Evan Malik Bowie Third Place Winner in Grades 7 to 9
8th grade, 2 Rivers PCS – Nicole Clark (Teacher)
I was nine years old. My dad and my siblings dropped my mother off at work. Less than ten minutes later, we received a call. We returned to her job because the caller said my mom was headed to the hospital. She had fallen. My brother, my sister, and I began to cry. We didn’t know what was happening, but we knew that the ambulance outside was not good. Children were not allowed to go to the hospital, so my dad dropped my siblings and I off at my Nana’s.
An hour later, my dad returned and said, “she didn’t make it.” I knew right away that meant she had died, but I did not understand why. It was a Sunday morning, when she died and took a part of my heart with her. I was left feeling empty and vulnerable. Before that day, I didn’t even know my mother was sick. She had an enlarged heart that silently took her away from me.
The following week we did not go to school. Family members tried to distract my siblings and I from the hurt by taking us out to eat and roller skating. When I did return to school, everyone surrounded me and asked questions. They all wanted to know where I had been. I told them that my mom had died. My teacher, who had come to the funeral, gave me a big hug.
The whole school came together to support our family. They signed up to bring food to our home and set up a Go Fund Me page to raise money. My heart was filled with joy. I had no idea that so many people loved me and my family.
Every Saturday, we went to grief counseling to help us recover from the loss. It was group counseling. Other families who lost loved ones joined us and together we read, drew pictures, and shared how we felt. It was good to share with other people who had experienced something similar.
Heart disease is the leading cause of death for women in the United States. Of African American women 20 and over, 49% have heart disease. Many African American women don’t know that they have heart disease until their heart actually stops working. Like my mom, they leave behind a family full of loved ones who never got to say goodbye.

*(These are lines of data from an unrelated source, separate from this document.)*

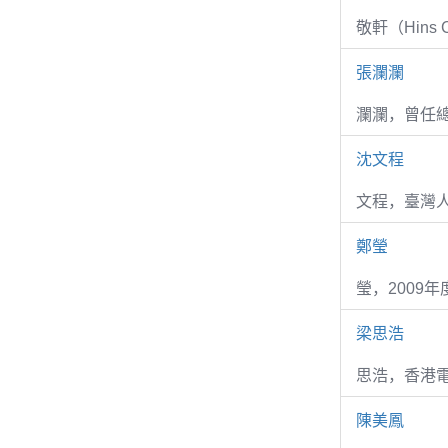
敬軒（Hins Ch
張瀾瀾
瀾瀾，曾任
沈文程
文程，臺灣
鄭瑩
瑩，2009
梁思浩
思浩，香港電
陳美鳳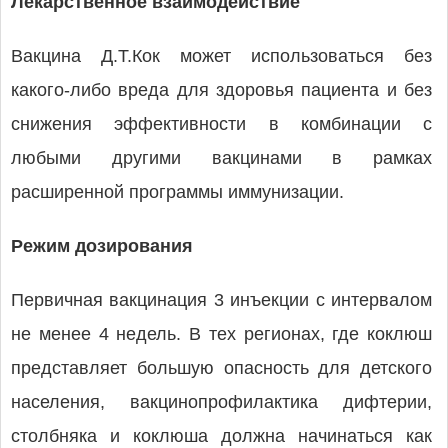
Лекарственное взаимодействие
Вакцина Д.Т.Кок может использоваться без
какого-либо вреда для здоровья пациента и без
снижения эффективности в комбинации с
любыми другими вакцинами в рамках
расширенной программы иммунизации.
Режим дозирования
Первичная вакцинация 3 инъекции с интервалом
не менее 4 недель. В тех регионах, где коклюш
представляет большую опасность для детского
населения, вакцинопрофилактика дифтерии,
столбняка и коклюша должна начинаться как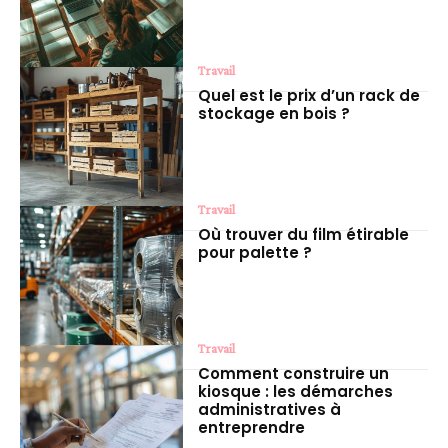
Travail
Quel est le prix d’un rack de
stockage en bois ?
Travail
Où trouver du film étirable
pour palette ?
Travail
Comment construire un
kiosque : les démarches
administratives à
entreprendre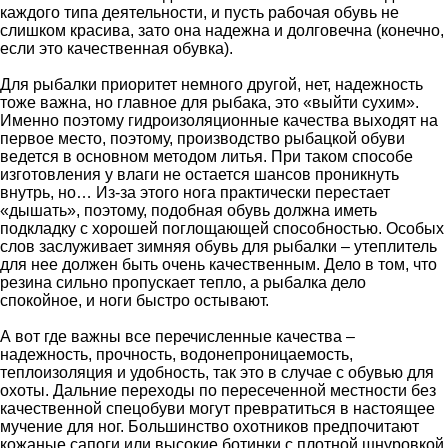
каждого типа деятельности, и пусть рабочая обувь не
слишком красива, зато она надежна и долговечна (конечно,
если это качественная обувка).
Для рыбалки приоритет немного другой, нет, надежность
тоже важна, но главное для рыбака, это «выйти сухим».
Именно поэтому гидроизоляционные качества выходят на
первое место, поэтому, производство рыбацкой обуви
ведется в основном методом литья. При таком способе
изготовления у влаги не остается шансов проникнуть
внутрь, но… Из-за этого нога практически перестает
«дышать», поэтому, подобная обувь должна иметь
подкладку с хорошей поглощающей способностью. Особых
слов заслуживает зимняя обувь для рыбалки – утеплитель
для нее должен быть очень качественным. Дело в том, что
резина сильно пропускает тепло, а рыбалка дело
спокойное, и ноги быстро остывают.
А вот где важны все перечисленные качества –
надежность, прочность, водонепроницаемость,
теплоизоляция и удобность, так это в случае с обувью для
охоты. Дальние переходы по пересеченной местности без
качественной спецобуви могут превратиться в настоящее
мучение для ног. Большинство охотников предпочитают
кожаные сапоги или высокие ботинки с плотной шнуровкой,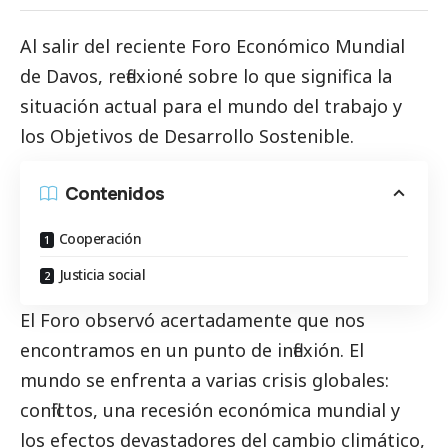
Al salir del reciente Foro Económico Mundial
de Davos, reflexioné sobre lo que significa la
situación actual para el mundo del trabajo y
los Objetivos de Desarrollo Sostenible.
Contenidos
Cooperación
Justicia social
El Foro observó acertadamente que nos
encontramos en un punto de inflexión. El
mundo se enfrenta a varias crisis globales:
conflictos, una recesión económica mundial y
los efectos devastadores del cambio climático,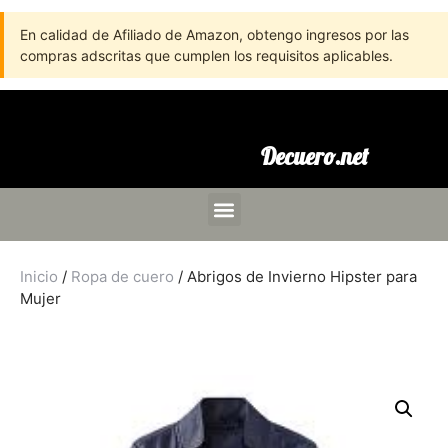
En calidad de Afiliado de Amazon, obtengo ingresos por las
compras adscritas que cumplen los requisitos aplicables.
Decuero.net
Inicio
/
Ropa de cuero
/ Abrigos de Invierno Hipster para
Mujer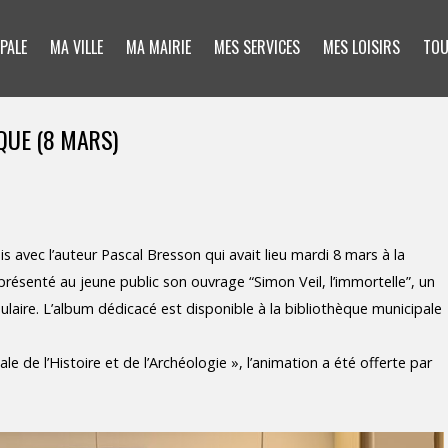
PALE
MA VILLE
MA MAIRIE
MES SERVICES
MES LOISIRS
TOU
QUE (8 MARS)
s avec l’auteur Pascal Bresson qui avait lieu mardi 8 mars à la
a présenté au jeune public son ouvrage “Simon Veil, l’immortelle”, un
pulaire. L’album dédicacé est disponible à la bibliothèque municipale
de l’Histoire et de l’Archéologie », l’animation a été offerte par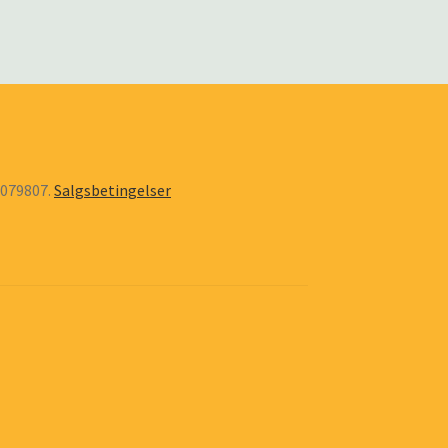
6079807.
Salgsbetingelser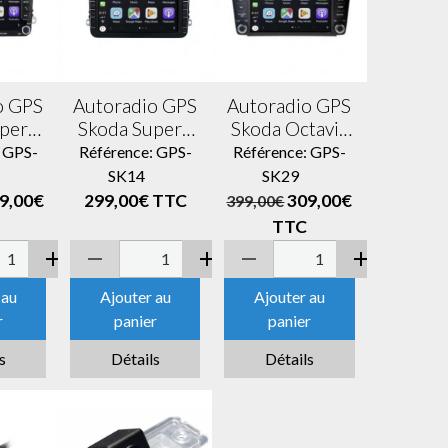
o GPS
Autoradio GPS
Autoradio GPS
uperb
Skoda Superb
Skoda Octavia
Yeti
Octavia Yeti
et Yeti écran
: GPS-
Référence: GPS-
Référence: GPS-
ter
Roomster
tactile avec
8
SK14
SK29
apid
Fabia Rapid
boutons
9,00€
299,00€
TTC
309,00€
399,00€
ctile
écran
classique
TTC
tons
entièrement
Bluetooth
que
tactile
Android &
oth
Bluetooth
Apple Carplay
 au
Ajouter au
Ajouter au
d &
Android &
+ caméra de
r
panier
panier
rplay
Apple Carplay
recul
a de
+ caméra de
s
Détails
Détails
l
recul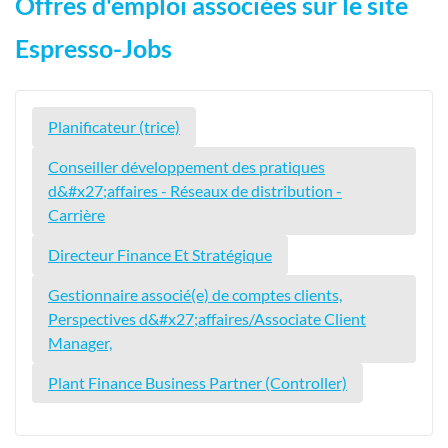
Offres d'emploi associées sur le site
Espresso-Jobs
Planificateur (trice)
Conseiller développement des pratiques
d&#x27;affaires - Réseaux de distribution -
Carrière
Directeur Finance Et Stratégique
Gestionnaire associé(e) de comptes clients,
Perspectives d&#x27;affaires/Associate Client
Manager,
Plant Finance Business Partner (Controller)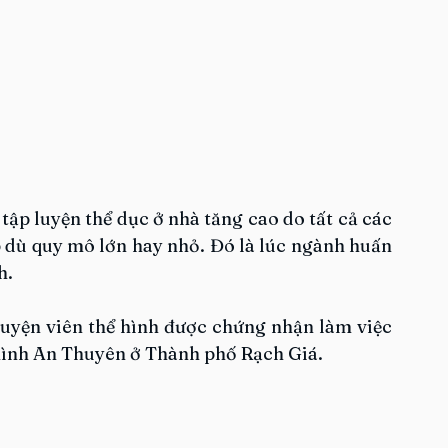
tập luyện thể dục ở nhà tăng cao do tất cả các 
dù quy mô lớn hay nhỏ. Đó là lúc ngành huấn 
h.
uyện viên thể hình được chứng nhận làm việc 
ể hình An Thuyên ở Thành phố Rạch Giá.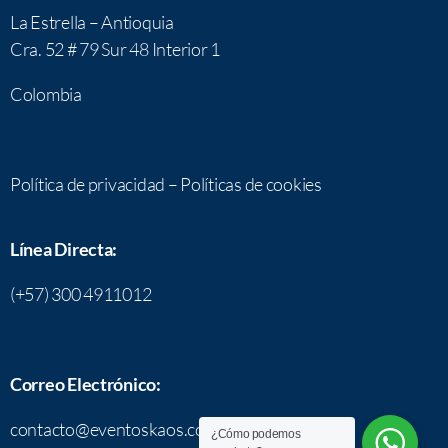
La Estrella – Antioquia
Cra. 52 # 79 Sur 48 Interior 1
Colombia
Política de privacidad
–
Políticas de cookies
Línea Directa:
(+57) 300 4911012
Correo Electrónico:
contacto@eventoskaos.com
¿Cómo podemos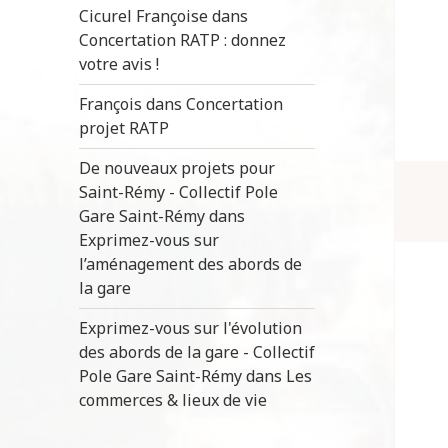
Cicurel Françoise
dans
Concertation RATP : donnez
votre avis !
François
dans
Concertation
projet RATP
De nouveaux projets pour
Saint-Rémy - Collectif Pole
Gare Saint-Rémy
dans
Exprimez-vous sur
l’aménagement des abords de
la gare
Exprimez-vous sur l'évolution
des abords de la gare - Collectif
Pole Gare Saint-Rémy
dans
Les
commerces & lieux de vie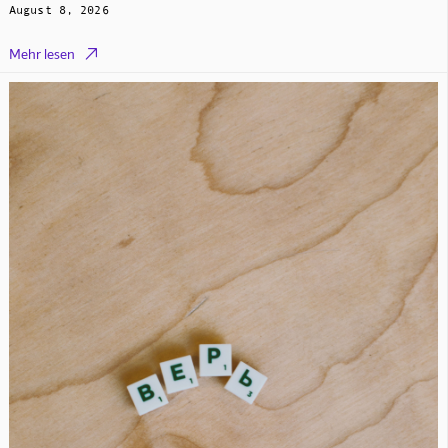
August 8, 2026

Mehr lesen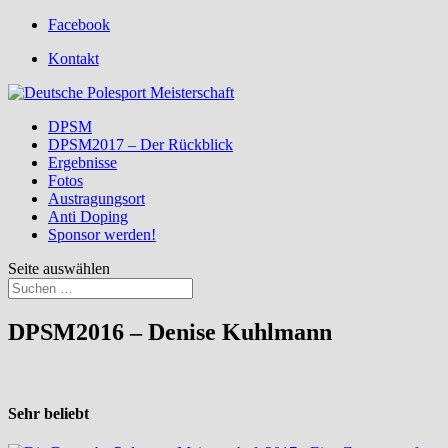
Facebook
Kontakt
DPSM
DPSM2017 – Der Rückblick
Ergebnisse
Fotos
Austragungsort
Anti Doping
Sponsor werden!
Seite auswählen
DPSM2016 – Denise Kuhlmann
Sehr beliebt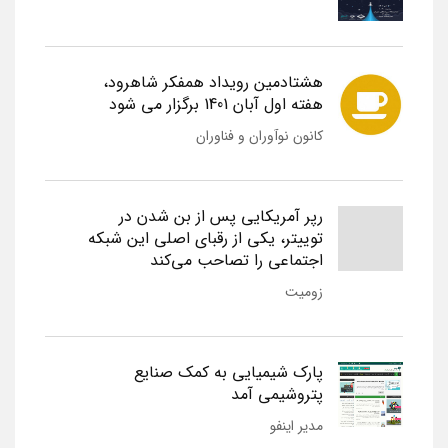
هشتادمین رویداد همفکر شاهرود،
هفته اول آبان 1401 برگزار می شود
کانون نوآوران و فناوران
رپر آمریکایی پس از بن شدن در
توییتر، یکی از رقبای اصلی این شبکه
اجتماعی را تصاحب می‌کند
زومیت
پارک شیمیایی به کمک صنایع
پتروشیمی آمد
مدیر اینفو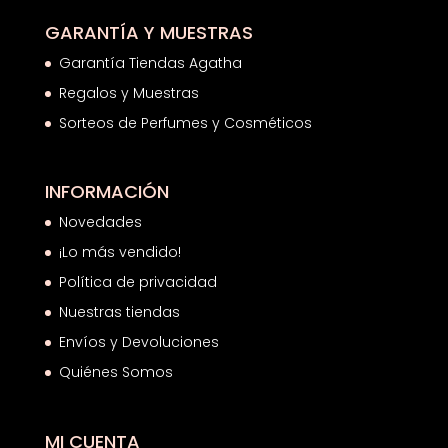
GARANTÍA Y MUESTRAS
Garantía Tiendas Agatha
Regalos y Muestras
Sorteos de Perfumes y Cosméticos
INFORMACIÓN
Novedades
¡Lo más vendido!
Política de privacidad
Nuestras tiendas
Envíos y Devoluciones
Quiénes Somos
MI CUENTA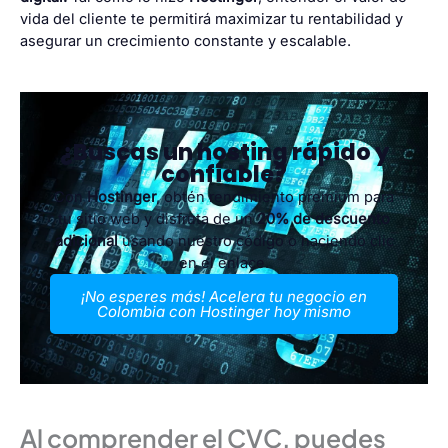
vida del cliente te permitirá maximizar tu rentabilidad y
asegurar un crecimiento constante y escalable.
¿Buscas un hosting rápido y
confiable?
Con
Hostinger
, obtén rendimiento premium para
tu sitio web y disfruta de un
20% de descuento
adicional
usando nuestro código o
haciendo clic
en el enlace
.
¡No esperes más! Acelera tu negocio en
Colombia con Hostinger hoy mismo
Al comprender el CVC, puedes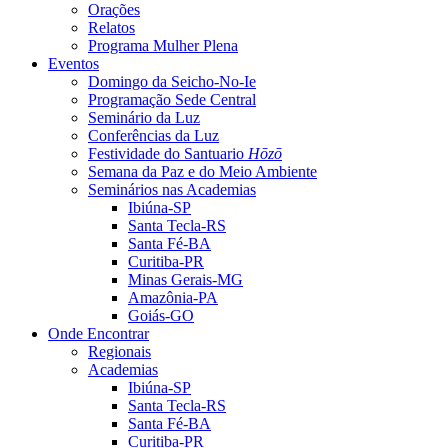
Orações
Relatos
Programa Mulher Plena
Eventos
Domingo da Seicho-No-Ie
Programação Sede Central
Seminário da Luz
Conferências da Luz
Festividade do Santuario
Hōzō
Semana da Paz e do Meio Ambiente
Seminários nas Academias
Ibiúna-SP
Santa Tecla-RS
Santa Fé-BA
Curitiba-PR
Minas Gerais-MG
Amazônia-PA
Goiás-GO
Onde Encontrar
Regionais
Academias
Ibiúna-SP
Santa Tecla-RS
Santa Fé-BA
Curitiba-PR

I want to help the community by bringing more attention to this silent killer. Women’s health, especially black women’s health, is often ignored because women are caring for everyone else instead of themselves. I want to make sure women get the same healthcare as men and that women know that they are at risk.
I would like black women with heart disease to know they have it and go to the doctor to get help before it’s too late. I would like to see more people stand up for women’s health. Lastly, I would like for people reading this essay to share with their community the devastation that untreated heart disease leaves behind.